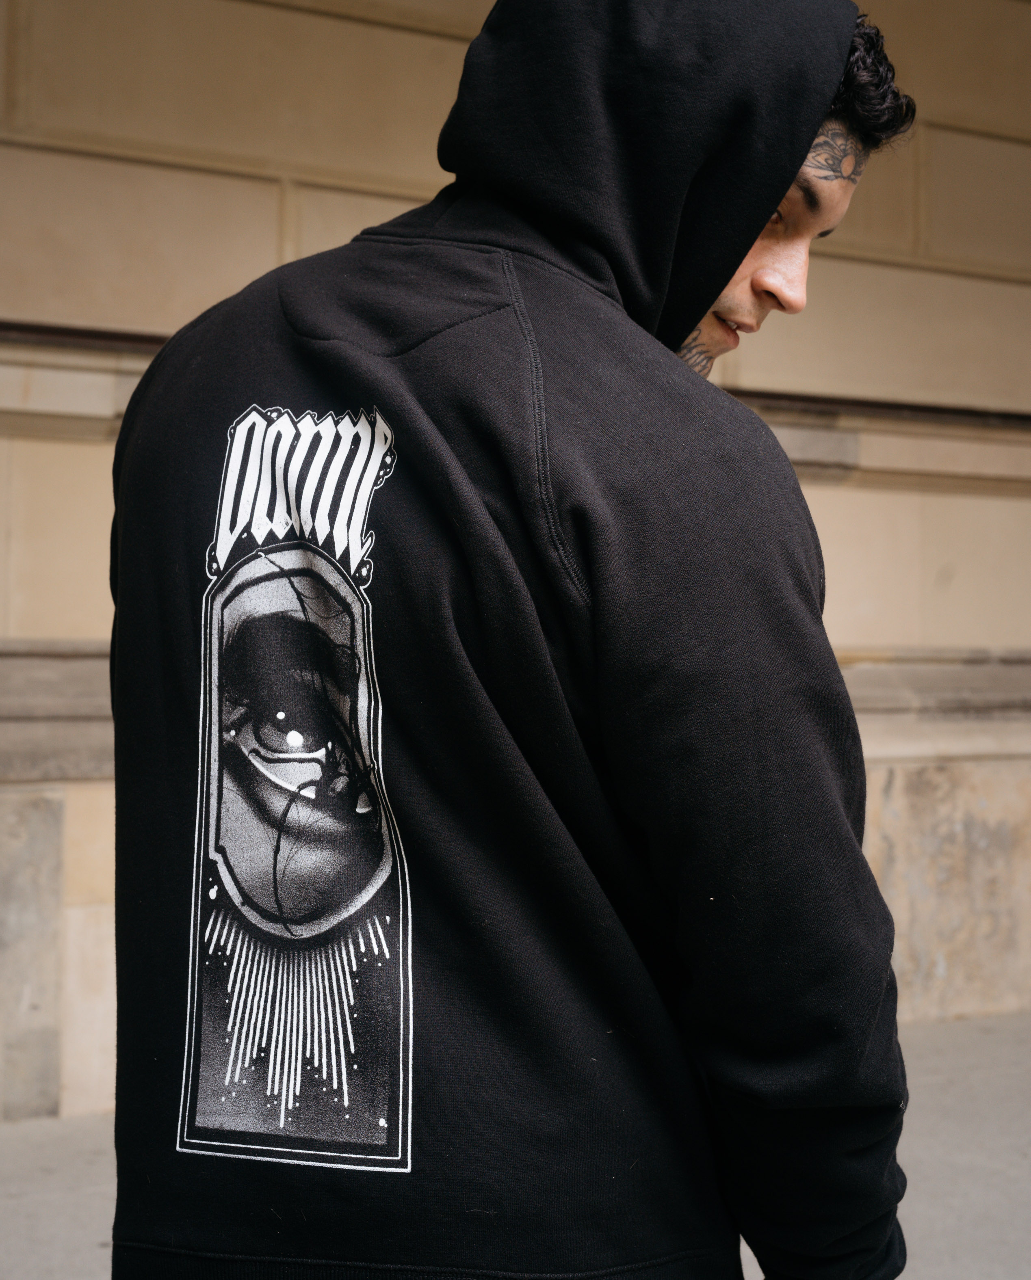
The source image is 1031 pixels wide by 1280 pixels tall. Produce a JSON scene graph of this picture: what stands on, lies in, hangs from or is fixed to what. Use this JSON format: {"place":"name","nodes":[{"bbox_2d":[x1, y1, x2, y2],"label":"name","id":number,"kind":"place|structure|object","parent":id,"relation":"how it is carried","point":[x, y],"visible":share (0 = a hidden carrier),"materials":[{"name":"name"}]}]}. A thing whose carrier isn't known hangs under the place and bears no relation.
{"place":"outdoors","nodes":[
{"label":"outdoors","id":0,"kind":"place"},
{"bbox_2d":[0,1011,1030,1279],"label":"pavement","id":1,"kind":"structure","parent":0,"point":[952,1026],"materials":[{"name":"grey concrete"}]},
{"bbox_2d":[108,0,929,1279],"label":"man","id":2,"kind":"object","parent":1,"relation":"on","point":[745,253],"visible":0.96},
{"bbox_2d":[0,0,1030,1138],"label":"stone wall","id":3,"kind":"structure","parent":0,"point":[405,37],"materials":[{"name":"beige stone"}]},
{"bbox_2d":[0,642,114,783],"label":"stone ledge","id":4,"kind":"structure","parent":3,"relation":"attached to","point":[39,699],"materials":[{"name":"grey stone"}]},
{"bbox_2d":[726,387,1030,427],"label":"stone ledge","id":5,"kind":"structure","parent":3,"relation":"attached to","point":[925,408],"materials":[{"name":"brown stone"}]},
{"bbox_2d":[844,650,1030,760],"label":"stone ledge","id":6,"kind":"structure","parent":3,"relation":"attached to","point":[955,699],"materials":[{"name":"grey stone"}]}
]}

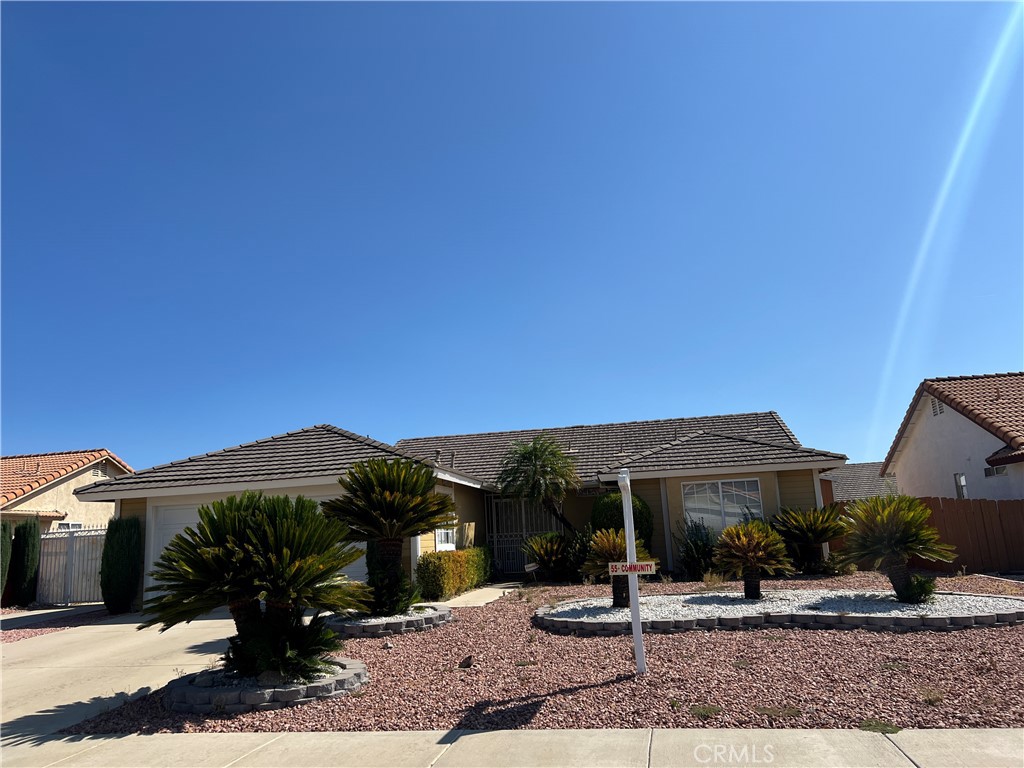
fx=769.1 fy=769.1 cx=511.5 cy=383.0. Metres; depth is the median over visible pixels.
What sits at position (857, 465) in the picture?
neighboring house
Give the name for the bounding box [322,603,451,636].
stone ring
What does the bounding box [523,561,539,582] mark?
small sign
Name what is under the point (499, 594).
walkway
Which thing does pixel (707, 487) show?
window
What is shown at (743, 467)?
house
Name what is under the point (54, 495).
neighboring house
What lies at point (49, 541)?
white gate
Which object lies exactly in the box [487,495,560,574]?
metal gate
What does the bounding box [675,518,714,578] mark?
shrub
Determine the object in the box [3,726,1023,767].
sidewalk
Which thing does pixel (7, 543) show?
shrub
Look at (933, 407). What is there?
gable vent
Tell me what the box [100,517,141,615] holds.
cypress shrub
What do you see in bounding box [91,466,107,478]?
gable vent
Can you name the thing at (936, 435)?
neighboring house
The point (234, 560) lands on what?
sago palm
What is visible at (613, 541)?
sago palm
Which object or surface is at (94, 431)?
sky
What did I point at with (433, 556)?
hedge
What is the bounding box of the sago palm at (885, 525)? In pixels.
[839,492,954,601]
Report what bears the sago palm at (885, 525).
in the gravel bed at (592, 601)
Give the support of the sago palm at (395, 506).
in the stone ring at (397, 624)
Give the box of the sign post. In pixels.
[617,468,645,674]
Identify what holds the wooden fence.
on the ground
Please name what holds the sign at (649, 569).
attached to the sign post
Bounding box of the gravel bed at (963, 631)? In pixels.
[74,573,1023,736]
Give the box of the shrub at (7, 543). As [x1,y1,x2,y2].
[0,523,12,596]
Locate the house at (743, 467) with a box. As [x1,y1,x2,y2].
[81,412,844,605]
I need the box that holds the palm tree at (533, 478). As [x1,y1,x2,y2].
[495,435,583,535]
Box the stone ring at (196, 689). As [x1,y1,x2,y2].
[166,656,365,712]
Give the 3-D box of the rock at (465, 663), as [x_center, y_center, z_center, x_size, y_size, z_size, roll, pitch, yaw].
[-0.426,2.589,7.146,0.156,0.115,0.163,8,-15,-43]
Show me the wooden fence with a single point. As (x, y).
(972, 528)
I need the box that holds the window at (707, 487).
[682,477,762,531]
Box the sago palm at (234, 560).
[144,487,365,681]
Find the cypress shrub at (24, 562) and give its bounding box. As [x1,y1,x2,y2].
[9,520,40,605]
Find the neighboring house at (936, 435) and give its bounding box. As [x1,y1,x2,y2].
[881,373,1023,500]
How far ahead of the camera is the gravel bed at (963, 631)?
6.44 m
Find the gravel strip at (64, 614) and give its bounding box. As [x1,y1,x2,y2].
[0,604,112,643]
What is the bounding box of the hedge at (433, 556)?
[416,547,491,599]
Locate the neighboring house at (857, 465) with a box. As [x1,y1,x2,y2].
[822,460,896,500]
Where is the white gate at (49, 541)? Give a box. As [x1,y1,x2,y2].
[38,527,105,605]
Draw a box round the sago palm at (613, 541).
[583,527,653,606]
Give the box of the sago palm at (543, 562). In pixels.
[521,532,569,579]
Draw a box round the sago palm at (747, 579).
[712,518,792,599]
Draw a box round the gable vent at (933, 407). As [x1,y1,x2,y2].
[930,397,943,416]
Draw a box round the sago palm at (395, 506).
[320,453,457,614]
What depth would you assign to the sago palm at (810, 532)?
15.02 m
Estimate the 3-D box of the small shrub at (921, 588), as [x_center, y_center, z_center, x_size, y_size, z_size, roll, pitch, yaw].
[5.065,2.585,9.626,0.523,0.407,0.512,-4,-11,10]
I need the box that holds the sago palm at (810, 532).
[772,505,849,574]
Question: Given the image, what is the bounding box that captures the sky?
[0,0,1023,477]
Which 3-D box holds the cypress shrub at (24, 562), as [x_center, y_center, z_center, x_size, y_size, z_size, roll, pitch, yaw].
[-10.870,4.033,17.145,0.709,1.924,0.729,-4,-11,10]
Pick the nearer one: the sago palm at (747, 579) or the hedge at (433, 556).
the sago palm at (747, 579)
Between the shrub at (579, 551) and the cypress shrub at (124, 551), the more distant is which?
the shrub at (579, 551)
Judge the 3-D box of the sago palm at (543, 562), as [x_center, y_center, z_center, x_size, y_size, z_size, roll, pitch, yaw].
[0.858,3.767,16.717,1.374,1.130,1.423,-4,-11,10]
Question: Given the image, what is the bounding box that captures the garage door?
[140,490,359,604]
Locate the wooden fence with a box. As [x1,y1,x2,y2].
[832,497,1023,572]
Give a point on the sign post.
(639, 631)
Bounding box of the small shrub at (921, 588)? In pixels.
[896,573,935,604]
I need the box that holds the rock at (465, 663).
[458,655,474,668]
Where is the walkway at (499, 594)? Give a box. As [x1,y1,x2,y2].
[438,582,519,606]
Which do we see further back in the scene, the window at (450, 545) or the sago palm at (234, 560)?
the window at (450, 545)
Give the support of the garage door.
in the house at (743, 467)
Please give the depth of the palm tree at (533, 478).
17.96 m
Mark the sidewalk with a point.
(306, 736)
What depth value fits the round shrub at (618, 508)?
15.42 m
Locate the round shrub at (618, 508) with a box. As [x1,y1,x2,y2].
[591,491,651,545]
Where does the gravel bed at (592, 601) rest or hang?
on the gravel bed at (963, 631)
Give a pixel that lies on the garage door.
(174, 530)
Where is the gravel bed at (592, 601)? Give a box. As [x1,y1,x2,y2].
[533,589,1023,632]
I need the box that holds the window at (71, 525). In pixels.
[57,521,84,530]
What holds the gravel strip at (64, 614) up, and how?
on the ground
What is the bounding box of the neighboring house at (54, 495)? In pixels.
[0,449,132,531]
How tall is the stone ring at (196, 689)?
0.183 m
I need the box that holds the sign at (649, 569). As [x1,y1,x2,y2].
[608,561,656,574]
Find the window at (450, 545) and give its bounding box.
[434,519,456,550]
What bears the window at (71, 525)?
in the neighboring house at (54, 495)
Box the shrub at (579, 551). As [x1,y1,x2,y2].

——

_EXERCISE INSTRUCTIONS_
Once the pictures have been removed, reproduce each line of the material above exactly.

_RESPONSE_
The source image is 1031 pixels wide by 1280 pixels tall. Produce a JSON scene graph of this picture: what stands on, lies in, hangs from or is fixed to what. Use this JSON format: {"place":"name","nodes":[{"bbox_2d":[x1, y1, x2, y2],"label":"name","id":number,"kind":"place|structure|object","parent":id,"relation":"how it is carried","point":[x, y],"visible":share (0 = a hidden carrier),"materials":[{"name":"name"}]}]}. A thing whose carrier isn't known hangs under the place and bears no relation.
{"place":"outdoors","nodes":[
{"label":"outdoors","id":0,"kind":"place"},
{"bbox_2d":[0,1011,1030,1279],"label":"pavement","id":1,"kind":"structure","parent":0,"point":[952,1026],"materials":[{"name":"grey concrete"}]},
{"bbox_2d":[108,0,929,1279],"label":"man","id":2,"kind":"object","parent":1,"relation":"on","point":[745,253],"visible":0.96},
{"bbox_2d":[0,0,1030,1138],"label":"stone wall","id":3,"kind":"structure","parent":0,"point":[405,37],"materials":[{"name":"beige stone"}]},
{"bbox_2d":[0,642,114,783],"label":"stone ledge","id":4,"kind":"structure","parent":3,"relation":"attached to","point":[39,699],"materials":[{"name":"grey stone"}]},
{"bbox_2d":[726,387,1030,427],"label":"stone ledge","id":5,"kind":"structure","parent":3,"relation":"attached to","point":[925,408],"materials":[{"name":"brown stone"}]},
{"bbox_2d":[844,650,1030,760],"label":"stone ledge","id":6,"kind":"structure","parent":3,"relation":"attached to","point":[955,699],"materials":[{"name":"grey stone"}]}
]}

fx=769.1 fy=769.1 cx=511.5 cy=383.0. Metres; depth is the median over visible pixels.
What sits at position (857, 465) in the picture?
neighboring house
Give the name for the bounding box [322,603,451,636].
stone ring
What does the bounding box [523,561,539,582] mark?
small sign
Name what is under the point (499, 594).
walkway
Which thing does pixel (707, 487) show?
window
What is shown at (743, 467)?
house
Name what is under the point (54, 495).
neighboring house
What lies at point (49, 541)?
white gate
Which object lies exactly in the box [487,495,560,574]?
metal gate
What does the bounding box [675,518,714,578] mark?
shrub
Determine the object in the box [3,726,1023,767].
sidewalk
Which thing does pixel (7, 543) show?
shrub
Look at (933, 407). What is there?
gable vent
Tell me what the box [100,517,141,615] holds.
cypress shrub
What do you see in bounding box [91,466,107,478]?
gable vent
Can you name the thing at (936, 435)?
neighboring house
The point (234, 560) lands on what?
sago palm
What is visible at (613, 541)?
sago palm
Which object or surface is at (94, 431)?
sky
What did I point at with (433, 556)?
hedge
What is the bounding box of the sago palm at (885, 525)? In pixels.
[839,492,954,601]
Report what bears the sago palm at (885, 525).
in the gravel bed at (592, 601)
Give the support of the sago palm at (395, 506).
in the stone ring at (397, 624)
Give the box of the sign post. In pixels.
[617,468,645,674]
Identify what holds the wooden fence.
on the ground
Please name what holds the sign at (649, 569).
attached to the sign post
Bounding box of the gravel bed at (963, 631)? In pixels.
[74,573,1023,736]
Give the box of the shrub at (7, 543). As [x1,y1,x2,y2].
[0,523,12,596]
Locate the house at (743, 467) with a box. As [x1,y1,x2,y2].
[81,412,844,605]
I need the box that holds the palm tree at (533, 478). As [x1,y1,x2,y2].
[495,435,583,535]
Box the stone ring at (196, 689). As [x1,y1,x2,y2].
[166,656,365,712]
Give the 3-D box of the rock at (465, 663), as [x_center, y_center, z_center, x_size, y_size, z_size, roll, pitch, yaw].
[-0.426,2.589,7.146,0.156,0.115,0.163,8,-15,-43]
Show me the wooden fence with a single point. As (x, y).
(972, 528)
I need the box that holds the window at (707, 487).
[682,477,762,531]
Box the sago palm at (234, 560).
[144,487,365,681]
Find the cypress shrub at (24, 562) and give its bounding box. As [x1,y1,x2,y2].
[9,520,40,605]
Find the neighboring house at (936, 435) and give its bounding box. As [x1,y1,x2,y2].
[881,373,1023,500]
How far ahead of the camera is the gravel bed at (963, 631)?
6.44 m
Find the gravel strip at (64, 614) and give its bounding box. As [x1,y1,x2,y2].
[0,604,112,643]
What is the bounding box of the hedge at (433, 556)?
[416,547,491,599]
Locate the neighboring house at (857, 465) with a box. As [x1,y1,x2,y2].
[822,460,896,500]
Where is the white gate at (49, 541)? Give a box. As [x1,y1,x2,y2].
[38,527,105,605]
Draw a box round the sago palm at (613, 541).
[583,527,653,606]
Give the box of the sago palm at (543, 562). In pixels.
[521,532,569,579]
Draw a box round the sago palm at (747, 579).
[712,518,792,599]
Draw a box round the gable vent at (933, 407). As [x1,y1,x2,y2].
[930,397,943,416]
Draw a box round the sago palm at (395, 506).
[320,453,457,614]
What depth would you assign to the sago palm at (810, 532)?
15.02 m
Estimate the 3-D box of the small shrub at (921, 588), as [x_center, y_center, z_center, x_size, y_size, z_size, roll, pitch, yaw].
[5.065,2.585,9.626,0.523,0.407,0.512,-4,-11,10]
I need the box that holds the sago palm at (810, 532).
[772,505,849,574]
Question: Given the image, what is the bounding box that captures the sky?
[0,0,1023,477]
Which 3-D box holds the cypress shrub at (24, 562), as [x_center, y_center, z_center, x_size, y_size, z_size, roll, pitch, yaw].
[-10.870,4.033,17.145,0.709,1.924,0.729,-4,-11,10]
Pick the nearer one: the sago palm at (747, 579) or the hedge at (433, 556).
the sago palm at (747, 579)
Between the shrub at (579, 551) and the cypress shrub at (124, 551), the more distant is which?
the shrub at (579, 551)
Judge the 3-D box of the sago palm at (543, 562), as [x_center, y_center, z_center, x_size, y_size, z_size, roll, pitch, yaw].
[0.858,3.767,16.717,1.374,1.130,1.423,-4,-11,10]
Question: Given the image, what is the bounding box that captures the garage door?
[140,490,359,604]
Locate the wooden fence with a box. As [x1,y1,x2,y2].
[832,497,1023,572]
Give a point on the sign post.
(639, 631)
Bounding box of the small shrub at (921, 588)? In pixels.
[896,573,935,604]
I need the box that holds the rock at (465, 663).
[458,655,474,668]
Where is the walkway at (499, 594)? Give a box. As [x1,y1,x2,y2].
[438,582,519,606]
Which do we see further back in the scene, the window at (450, 545) or the sago palm at (234, 560)?
the window at (450, 545)
Give the support of the garage door.
in the house at (743, 467)
Please give the depth of the palm tree at (533, 478).
17.96 m
Mark the sidewalk with a point.
(306, 736)
What depth value fits the round shrub at (618, 508)?
15.42 m
Locate the round shrub at (618, 508) with a box. As [x1,y1,x2,y2].
[591,491,651,545]
Where does the gravel bed at (592, 601) rest or hang?
on the gravel bed at (963, 631)
Give a pixel that lies on the garage door.
(174, 530)
Where is the gravel bed at (592, 601)? Give a box. As [x1,y1,x2,y2].
[533,589,1023,632]
I need the box that holds the window at (71, 525). In pixels.
[57,521,84,530]
What holds the gravel strip at (64, 614) up, and how?
on the ground
What is the bounding box of the neighboring house at (54, 495)? In pixels.
[0,449,132,531]
How tall is the stone ring at (196, 689)?
0.183 m
I need the box that holds the sign at (649, 569). As [x1,y1,x2,y2].
[608,561,656,574]
Find the window at (450, 545) and give its bounding box.
[434,519,456,550]
What bears the window at (71, 525)?
in the neighboring house at (54, 495)
Box the shrub at (579, 551). As [x1,y1,x2,y2].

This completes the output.